- EXERCISE AIM -
For the entries below, the expected answer is the line with "fx_px: 3800", the line with "focal_mm: 120", and every line between them, exactly as written, and nothing more.

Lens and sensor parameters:
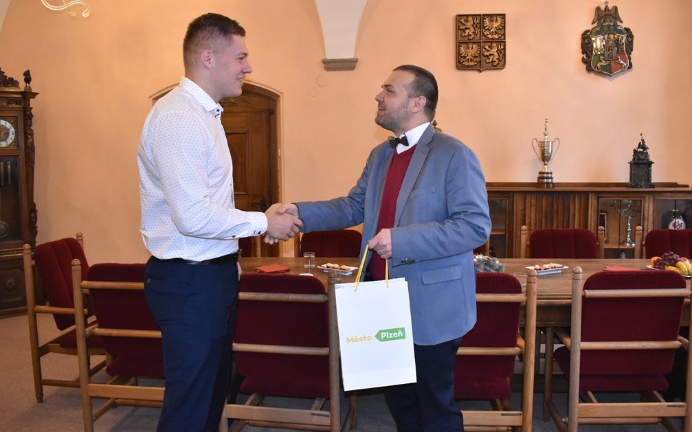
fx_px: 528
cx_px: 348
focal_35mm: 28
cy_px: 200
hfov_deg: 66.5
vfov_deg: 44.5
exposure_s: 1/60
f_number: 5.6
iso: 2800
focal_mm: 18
...
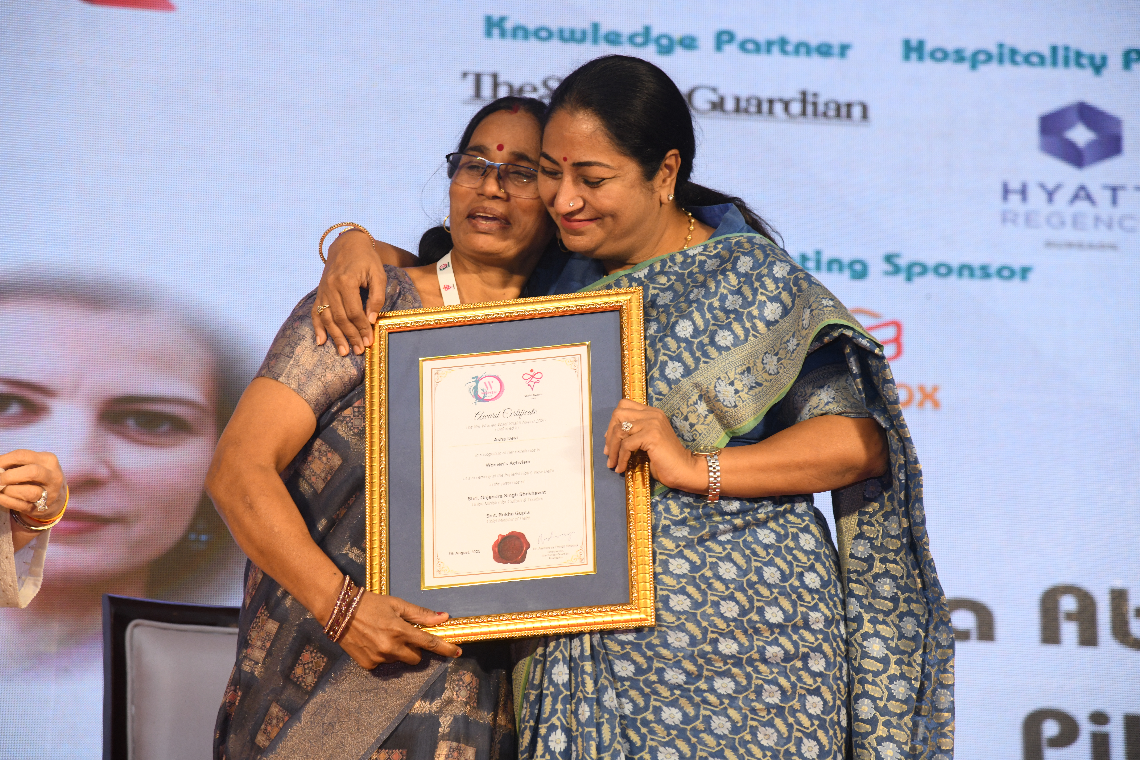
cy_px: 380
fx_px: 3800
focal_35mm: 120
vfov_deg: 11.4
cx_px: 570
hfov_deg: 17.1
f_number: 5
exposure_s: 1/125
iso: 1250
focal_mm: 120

- SOLUTION FOR THIS PROBLEM -
fx_px: 3800
focal_35mm: 120
vfov_deg: 11.4
cx_px: 570
hfov_deg: 17.1
f_number: 5
exposure_s: 1/125
iso: 1250
focal_mm: 120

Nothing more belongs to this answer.